ASSIGNED TASK>
Filter the entries for the word "speeds". Copy each line in which it occurs.

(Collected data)
####################

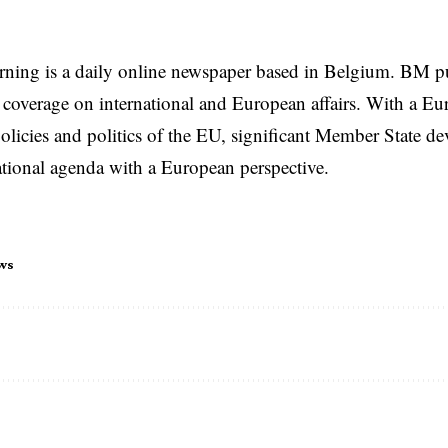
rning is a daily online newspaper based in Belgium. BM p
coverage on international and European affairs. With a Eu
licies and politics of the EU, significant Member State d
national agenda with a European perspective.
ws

####################

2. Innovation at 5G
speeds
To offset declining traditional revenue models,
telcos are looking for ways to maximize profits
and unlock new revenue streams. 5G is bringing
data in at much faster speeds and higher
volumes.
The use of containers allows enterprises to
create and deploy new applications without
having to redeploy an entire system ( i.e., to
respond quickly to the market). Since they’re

####################

WRITTEN RESPONSE>
speeds
data in at much faster speeds and higher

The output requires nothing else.